Context
- India stands at a crossroads in its development journey, a global economic power, a digital innovator, and the world’s youngest nation by population, yet, beneath these commendable achievements lies a troubling paradox.
- The World Economic Forum’s Global Gender Gap Report (2025) places India at 131 out of 148 countries, revealing an unsettling truth: gender inequality remains a deep-seated and structural impediment to the nation’s progress.
- Therefore, it is important to analyse the multidimensional nature of India’s gender gap, particularly in economic participation and health.
Reasons Behind India’s Gender Gap
- Structural Failures
- India’s poor ranking is most alarming in the domains of economic participation and health and survival, two pillars that are foundational to gender equity.
- While improvements have been noted in educational attainment, they have not translated into broader wellbeing or workforce participation for women.
- The nation’s sex ratio at birth remains severely skewed, underscoring a persistent and dangerous cultural preference for sons.
- Further, a decline in healthy life expectancy for women indicates chronic neglect in reproductive and preventive healthcare.
- Skewed Health Outcomes
- A particularly sobering statistic is that 57% of Indian women aged 15–49 are anaemic, significantly limiting their capacity to learn, earn, and safely bear children.
- Despite the scale and solvability of such problems, policy responses remain insufficient.
- The lack of investment in primary healthcare and reproductive services, especially for rural and economically vulnerable women, reflects a structural failure to prioritise women’s health as a national development goal.
- As the text emphasizes, without good health, economic inclusion becomes impossible.
- Economic Exclusion and Invisible Labour
- India ranks 143rd on the Economic Participation and Opportunity subindex, highlighting the extent of gendered economic exclusion.

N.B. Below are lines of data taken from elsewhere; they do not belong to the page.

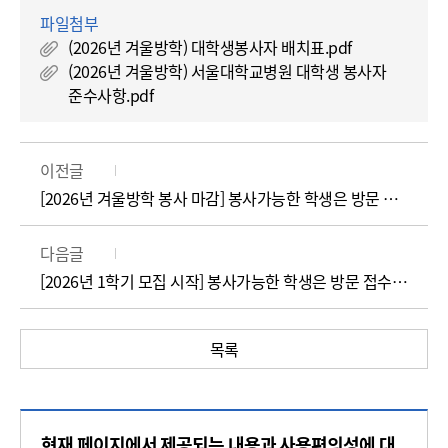
파일첨부
(2026년 겨울방학) 대학생봉사자 배치표.pdf
(2026년 겨울방학) 서울대학교병원 대학생 봉사자
준수사항.pdf
이전글
[2026년 겨울방학 봉사 마감] 봉사가능한 학생은 방문 접수바랍니다.
다음글
[2026년 1학기 모집 시작] 봉사가능한 학생은 방문 접수바랍니다.
목록
콘
현재 페이지에서 제공되는 내용과 사용편의성에 대
텐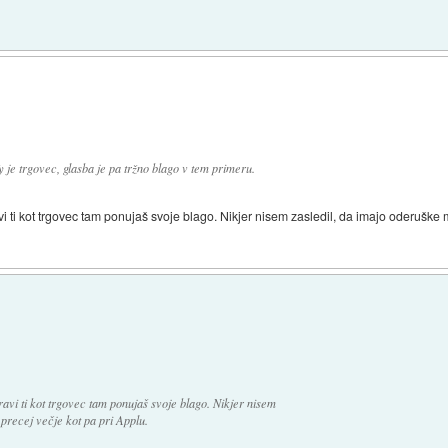
 je trgovec, glasba je pa tržno blago v tem primeru.
i ti kot trgovec tam ponujaš svoje blago. Nikjer nisem zasledil, da imajo oderuške 
avi ti kot trgovec tam ponujaš svoje blago. Nikjer nisem
precej večje kot pa pri Applu.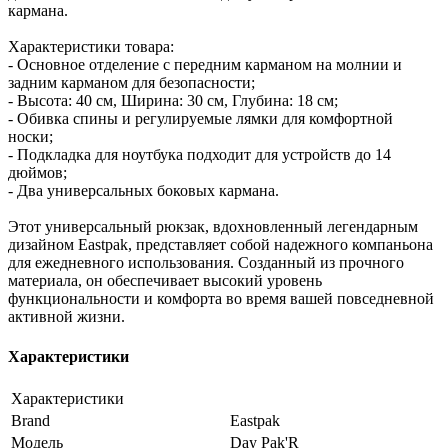
кармана.
Характеристики товара:
- Основное отделение с передним карманом на молнии и
задним карманом для безопасности;
- Высота: 40 см, Ширина: 30 см, Глубина: 18 см;
- Обивка спины и регулируемые лямки для комфортной
носки;
- Подкладка для ноутбука подходит для устройств до 14
дюймов;
- Два универсальных боковых кармана.
Этот универсальный рюкзак, вдохновленный легендарным
дизайном Eastpak, представляет собой надежного компаньона
для ежедневного использования. Созданный из прочного
материала, он обеспечивает высокий уровень
функциональности и комфорта во время вашей повседневной
активной жизни.
Характеристики
Характеристики
Brand
Eastpak
Модель
Day Pak'R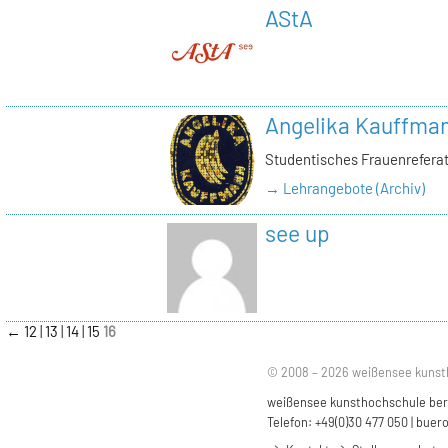
AStA
Angelika Kauffma
Studentisches Frauenrefera
→ Lehrangebote (Archiv)
see up
←
12
13
14
15
16
© 2008 – 2026 weißensee kunst
weißensee kunsthochschule berli
Telefon: +49(0)30 477 050 |
buero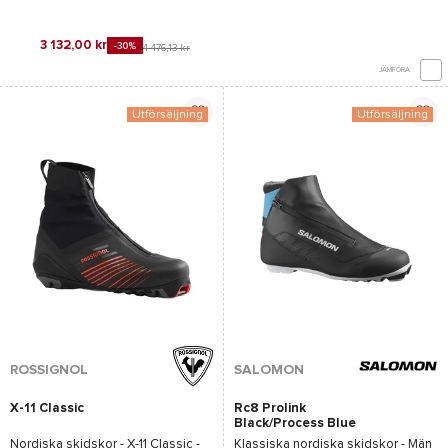
3 132,00 kr
-30%
4 476,13 kr
JÄMFÖRA
Utförsäljning
Utförsäljning
ROSSIGNOL
SALOMON
X-11 Classic
Rc8 Prolink
Black/Process Blue
Nordiska skidskor -
X-11 Classic -
Klassiska nordiska skidskor - Män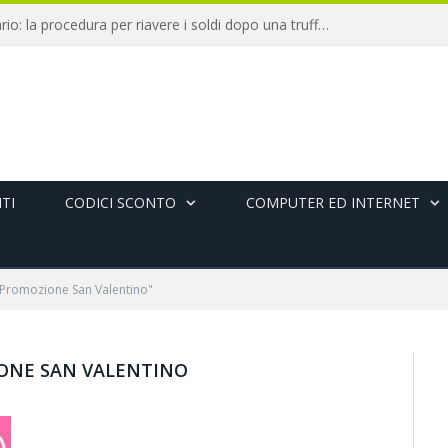
Chargeback bancario: la procedura per riavere i soldi dopo una truffa online
TI
CODICI SCONTO
COMPUTER ED INTERNET
Promozione San Valentino"
ONE SAN VALENTINO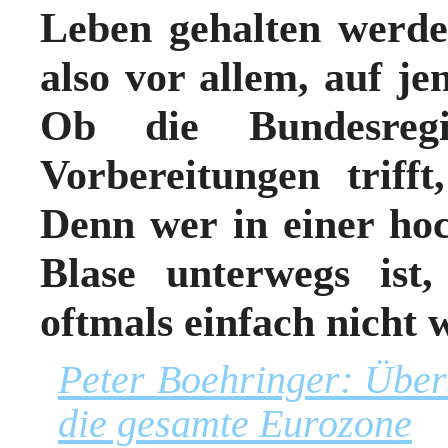
Leben gehalten werde
also vor allem, auf je
Ob die Bundesregi
Vorbereitungen triff
Denn wer in einer hoc
Blase unterwegs ist,
oftmals einfach nicht
Peter Boehringer: Über
die gesamte Eurozone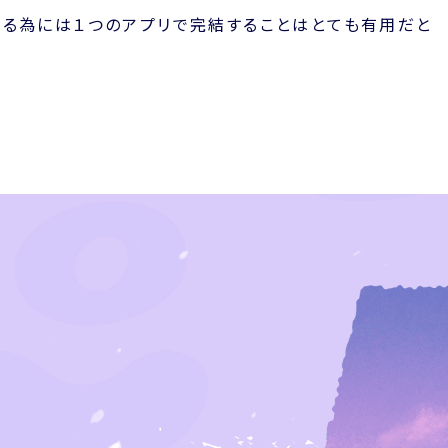
する為には１つのアプリで完結することはとても有用だと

- Women earn less than a third of what men earn, and their participation in the formal workforce is disproportionately low.

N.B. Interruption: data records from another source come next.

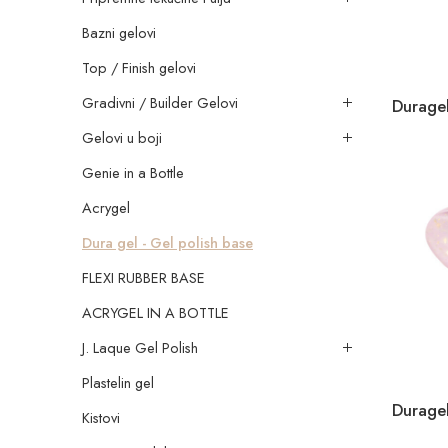
Bazni gelovi
Top / Finish gelovi
Gradivni / Builder Gelovi
Gelovi u boji
Genie in a Bottle
Acrygel
Dura gel - Gel polish base
FLEXI RUBBER BASE
ACRYGEL IN A BOTTLE
J. Laque Gel Polish
Plastelin gel
Kistovi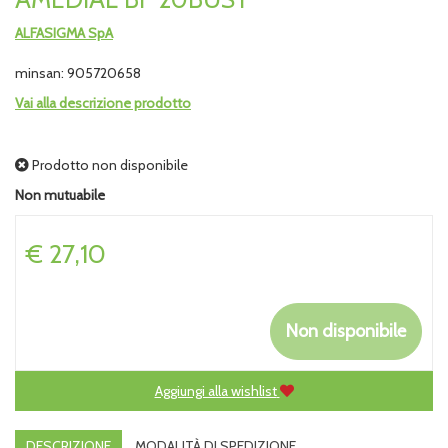
ALFASIGMA SpA
minsan: 905720658
Vai alla descrizione prodotto
Prodotto non disponibile
Non mutuabile
Prezzo
€ 27,10
Non disponibile
Aggiungi alla wishlist
DESCRIZIONE
MODALITÀ DI SPEDIZIONE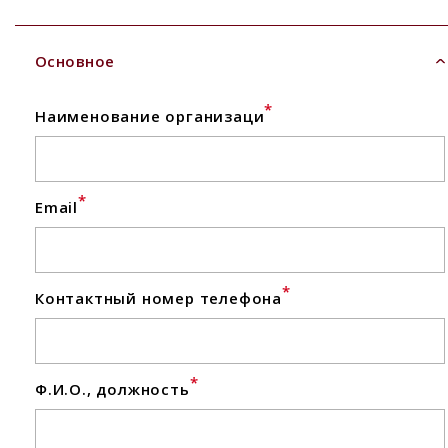
Основное
*
Наименование организаци
*
Email
*
Контактный номер телефона
*
Ф.И.О., должность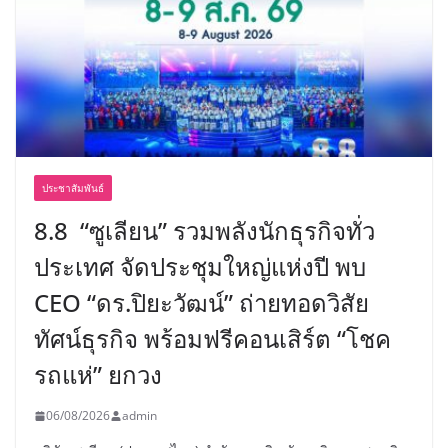
ประชาสัมพันธ์
8.8 “ซูเลียน” รวมพลังนักธุรกิจทั่ว
ประเทศ จัดประชุมใหญ่แห่งปี พบ
CEO “ดร.ปิยะวัฒน์” ถ่ายทอดวิสัย
ทัศน์ธุรกิจ พร้อมฟรีคอนเสิร์ต “โชค
รถแห่” ยกวง
06/08/2026
admin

- These gaps are not only socially unjust but also economically self-defeating.
- A McKinsey Global Institute report (2015) estimated that closing gender gaps could add $770 billion to India’s GDP by 2025, a goal that now seems missed.

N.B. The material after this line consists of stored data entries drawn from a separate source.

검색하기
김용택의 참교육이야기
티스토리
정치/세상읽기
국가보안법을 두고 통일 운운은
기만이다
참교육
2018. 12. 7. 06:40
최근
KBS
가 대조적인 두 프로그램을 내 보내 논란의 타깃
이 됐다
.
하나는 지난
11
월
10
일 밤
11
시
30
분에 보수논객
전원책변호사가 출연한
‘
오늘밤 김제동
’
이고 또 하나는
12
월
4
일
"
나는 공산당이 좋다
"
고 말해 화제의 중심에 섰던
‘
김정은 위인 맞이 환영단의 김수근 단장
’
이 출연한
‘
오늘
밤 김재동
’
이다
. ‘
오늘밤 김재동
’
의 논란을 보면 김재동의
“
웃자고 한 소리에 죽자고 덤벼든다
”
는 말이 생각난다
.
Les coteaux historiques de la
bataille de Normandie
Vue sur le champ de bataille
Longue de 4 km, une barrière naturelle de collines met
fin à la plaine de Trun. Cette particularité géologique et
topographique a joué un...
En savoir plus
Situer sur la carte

- Beyond workforce numbers, Indian women remain grossly under-represented in leadership and decision-making spaces.
- From corporate boardrooms to parliamentary committees, their voices are systematically marginalised.
- Most notably, women bear the burden of unpaid domestic and care work, performing nearly seven times more than men, according to the Time Use Survey.
- Yet, this critical labour remains invisible in national accounting and grossly underfunded in public policy.
The Demographic Turning Point
- India’s demographic profile is evolving rapidly. While it currently enjoys the benefits of a young workforce, the share of elderly citizens is set to double by 2050, with a significant portion comprising older women, especially widows who face higher dependency.
- At the same time, fertility rates are now below the replacement level, signalling an eventual decline in the working-age population.
- This demographic transition intensifies the urgency of gender inclusion.
- As the dependency ratio rises, the burden on a shrinking workforce will increase, potentially undermining India’s fiscal and economic stability.
- The only sustainable response is to ensure that women, who make up half of the population, are healthy, empowered, and economically active.
- Gender equality is no longer just a matter of human rights. It is a demographic imperative and an economic necessity.
From Slogans to Systems: The Need for Real Investment
- India does not lack policy frameworks or political ambition.
- What it lacks is real investment and systemic reform. Addressing gender inequality requires a multi-sectoral approach:
- Public health systems must prioritise women’s preventive and reproductive needs.
- Care infrastructure must be expanded and integrated into social protection policies.
- Gender budgeting and time-use data must inform policy design.
- Most importantly, women must be seen not as passive beneficiaries, but as active builders of the economy.
- The Global Gender Gap Report (2025), then, is more than a ranking, it is a warning.
- If India fails to address its gender disparities now, it risks undermining the very gains it has so admirably achieved in other arenas.
Conclusion
- India’s aspirations of becoming a global superpower will remain incomplete if half its population is left behind.
- Gender inequality in health, labour, and care work is not just a social issue, it is a drag on the nation’s potential.
- To reverse this, the country must commit to transformative action that places women at the heart of its economic and demographic planning. The time for slogans has passed; the time for systemic investment and real reform is now.